Activity
Provide only the number of lines below that contain the word "当日风向与风力".

________________________________________

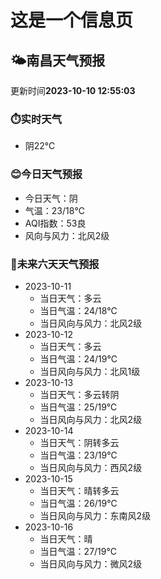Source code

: # 这是一个信息页 
## 🌤️**南昌**天气预报
更新时间**2023-10-10 12:55:03**
### ⏱️实时天气
- 阴22℃
### 😊今日天气预报
- 今日天气：阴
- 气温：23/18℃
- AQI指数：53良
- 风向与风力：北风2级
### 🤩未来六天天气预报
- 2023-10-11
  - 当日天气：多云
  - 当日气温：24/18℃
  - 当日风向与风力：北风2级
- 2023-10-12
  - 当日天气：多云
  - 当日气温：24/19℃
  - 当日风向与风力：北风1级
- 2023-10-13
  - 当日天气：多云转阴
  - 当日气温：25/19℃
  - 当日风向与风力：北风2级
- 2023-10-14
  - 当日天气：阴转多云
  - 当日气温：23/19℃
  - 当日风向与风力：西风2级
- 2023-10-15
  - 当日天气：晴转多云
  - 当日气温：26/19℃
  - 当日风向与风力：东南风2级
- 2023-10-16
  - 当日天气：晴
  - 当日气温：27/19℃
  - 当日风向与风力：微风2级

________________________________________

Worked solution
6